== Exercise goal ==
Each line of data below must be printed exactly as written, with any pictures removed.
------ Recorded data ------
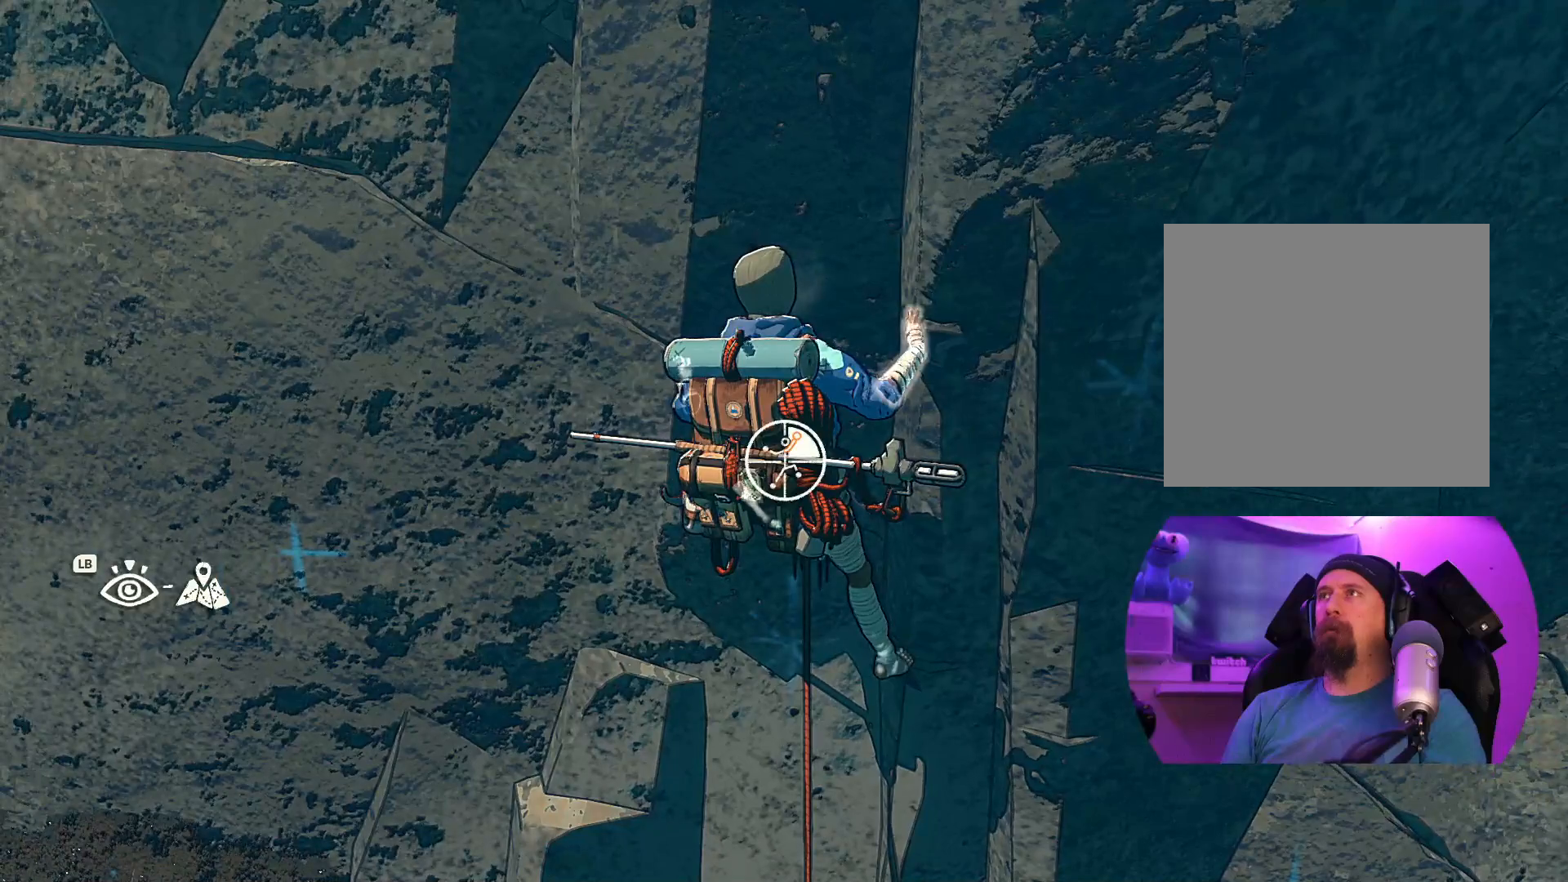
{"buttons": [], "left_stick": "up", "right_stick": "center", "events": [[134, "R1", "up"], [134, "R2", "up"], [234, "left_stick", "up"]]}
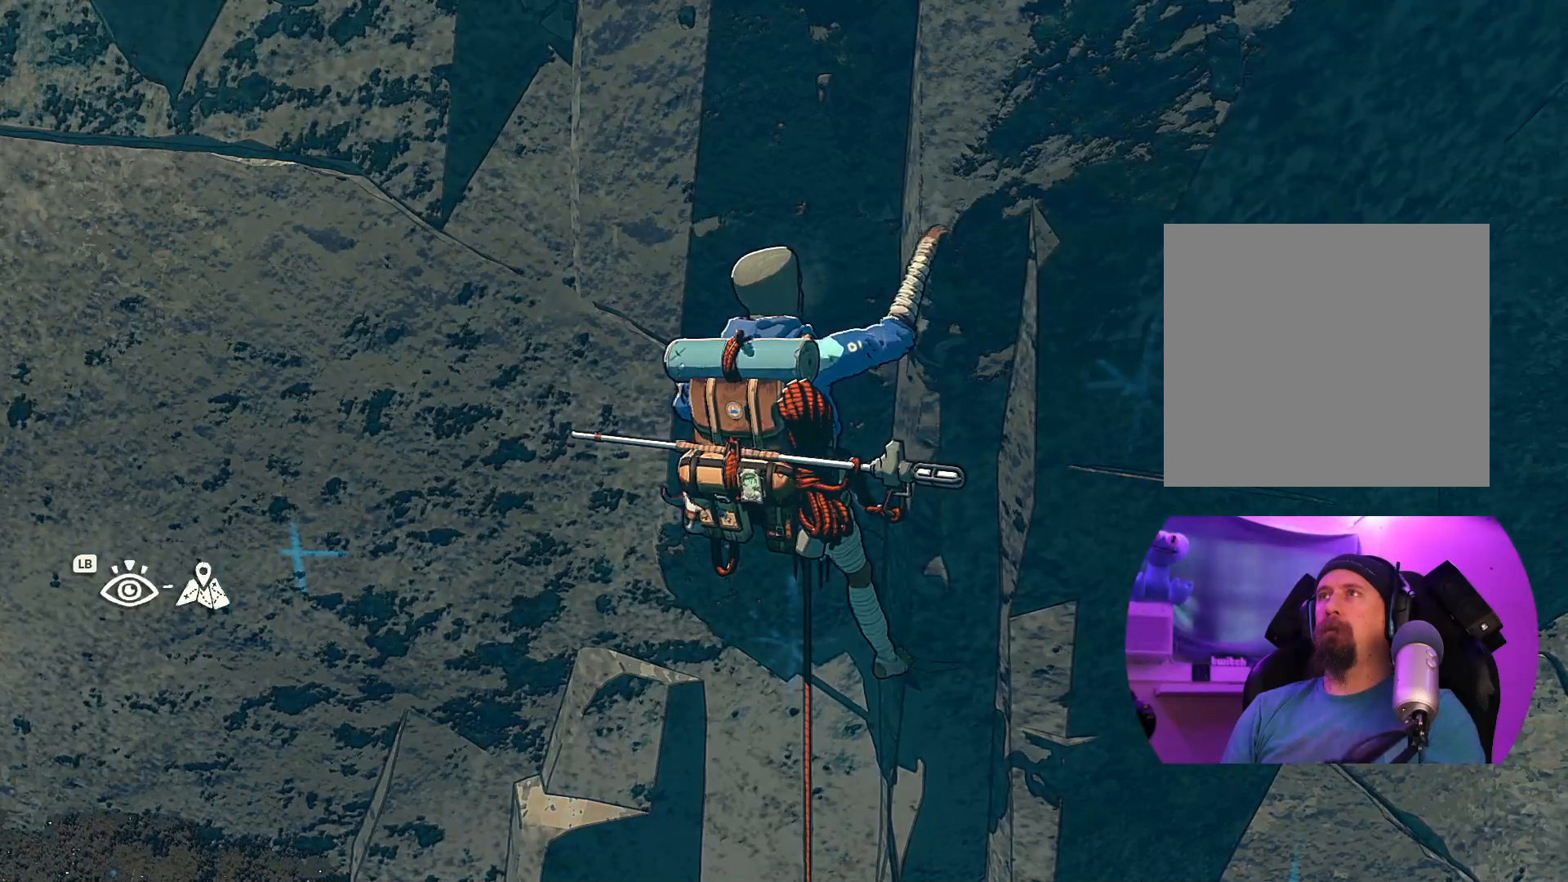
{"buttons": [], "left_stick": "up", "right_stick": "center", "events": [[50, "left_stick", "up-left"], [434, "left_stick", "up"]]}
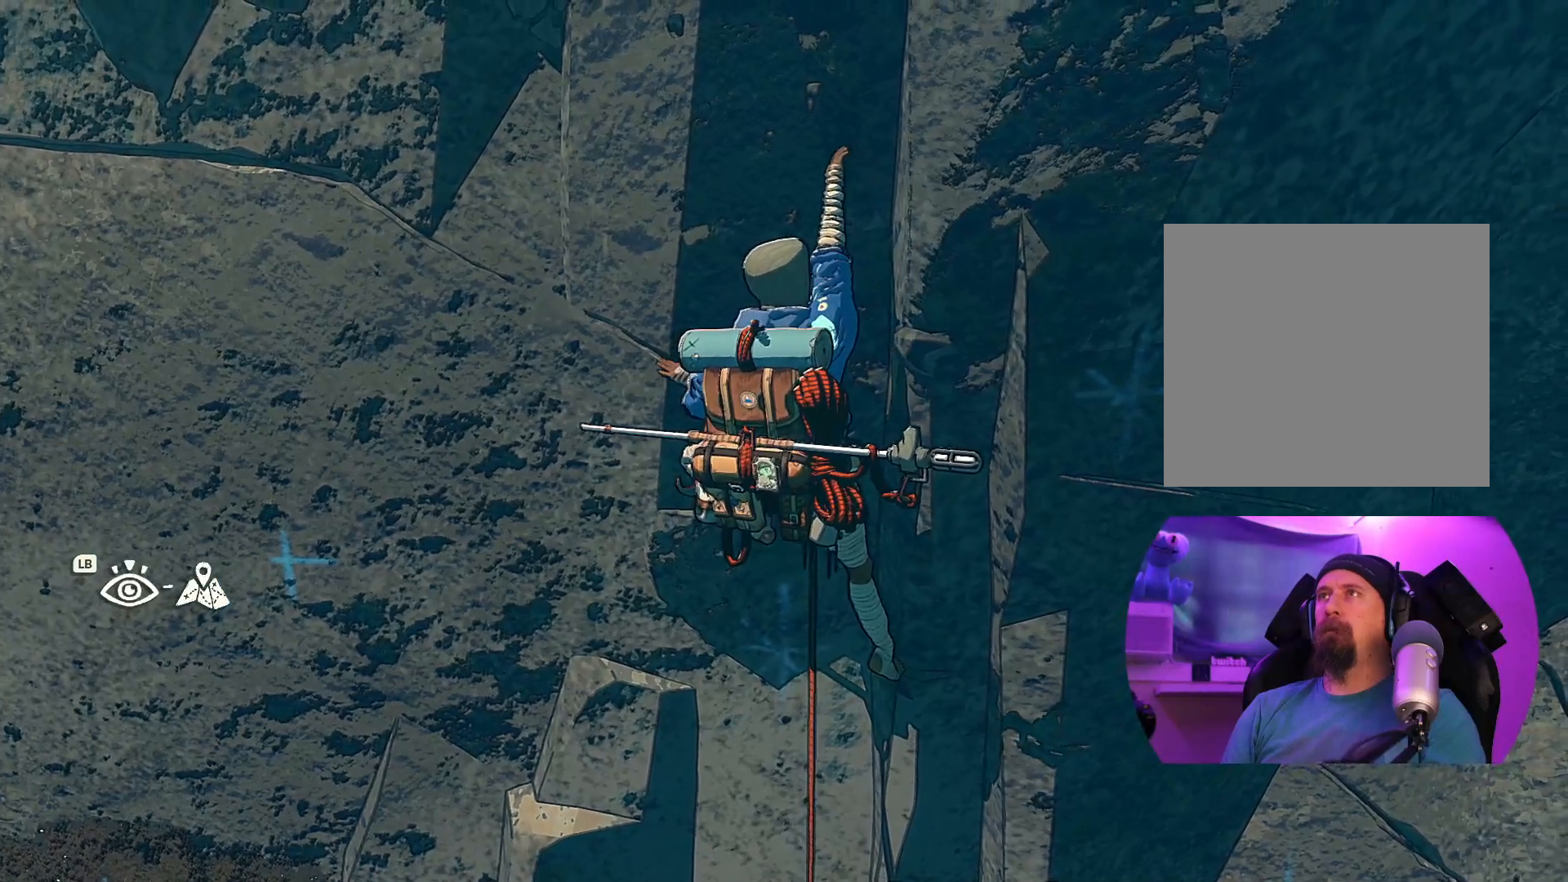
{"buttons": [], "left_stick": "up", "right_stick": "center", "events": []}
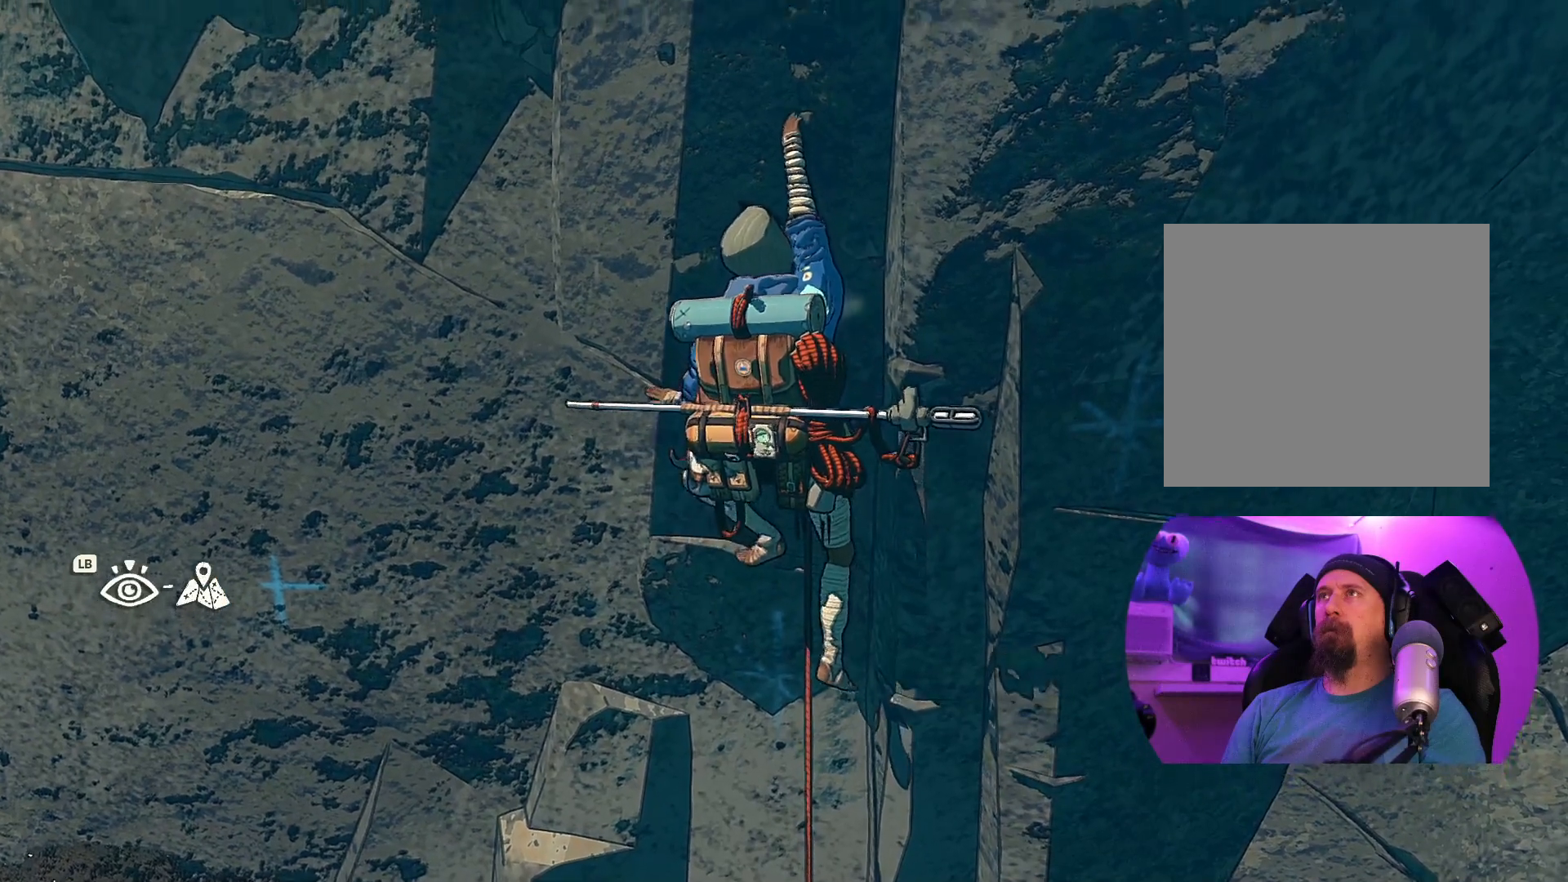
{"buttons": [], "left_stick": "up-right", "right_stick": "center", "events": [[350, "left_stick", "up-right"]]}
------
== Answer to this problem ==
{"buttons": [], "left_stick": "up", "right_stick": "center", "events": [[134, "R1", "up"], [134, "R2", "up"], [234, "left_stick", "up"]]}
{"buttons": [], "left_stick": "up", "right_stick": "center", "events": [[50, "left_stick", "up-left"], [434, "left_stick", "up"]]}
{"buttons": [], "left_stick": "up", "right_stick": "center", "events": []}
{"buttons": [], "left_stick": "up-right", "right_stick": "center", "events": [[350, "left_stick", "up-right"]]}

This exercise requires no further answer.